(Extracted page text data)
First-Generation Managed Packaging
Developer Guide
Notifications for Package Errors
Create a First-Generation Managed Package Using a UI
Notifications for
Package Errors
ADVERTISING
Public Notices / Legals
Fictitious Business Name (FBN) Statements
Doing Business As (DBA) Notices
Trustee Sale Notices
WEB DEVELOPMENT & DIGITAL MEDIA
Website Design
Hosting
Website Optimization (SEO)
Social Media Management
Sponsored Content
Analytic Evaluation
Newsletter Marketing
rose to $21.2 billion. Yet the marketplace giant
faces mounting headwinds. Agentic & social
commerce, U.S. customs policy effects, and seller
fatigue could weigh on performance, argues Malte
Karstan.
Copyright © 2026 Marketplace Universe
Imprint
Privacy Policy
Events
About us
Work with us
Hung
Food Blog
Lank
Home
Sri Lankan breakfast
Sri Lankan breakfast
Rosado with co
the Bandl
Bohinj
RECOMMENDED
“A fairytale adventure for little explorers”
==
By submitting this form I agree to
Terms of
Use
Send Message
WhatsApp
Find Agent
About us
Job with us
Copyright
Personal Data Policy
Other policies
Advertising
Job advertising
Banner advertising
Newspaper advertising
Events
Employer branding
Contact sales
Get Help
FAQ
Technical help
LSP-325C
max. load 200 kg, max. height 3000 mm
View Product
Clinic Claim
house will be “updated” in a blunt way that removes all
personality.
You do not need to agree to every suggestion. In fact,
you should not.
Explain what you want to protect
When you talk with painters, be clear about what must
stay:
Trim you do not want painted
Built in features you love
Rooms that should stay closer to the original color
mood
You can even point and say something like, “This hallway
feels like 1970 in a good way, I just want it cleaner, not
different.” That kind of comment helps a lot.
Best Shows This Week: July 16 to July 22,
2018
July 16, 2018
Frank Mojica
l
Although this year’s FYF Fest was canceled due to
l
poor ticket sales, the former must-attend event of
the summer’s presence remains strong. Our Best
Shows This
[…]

What you have to do: Only lines containing "Managed" belong in the answer; copy every such line from the records.

Worked solution:
First-Generation Managed Packaging
Create a First-Generation Managed Package Using a UI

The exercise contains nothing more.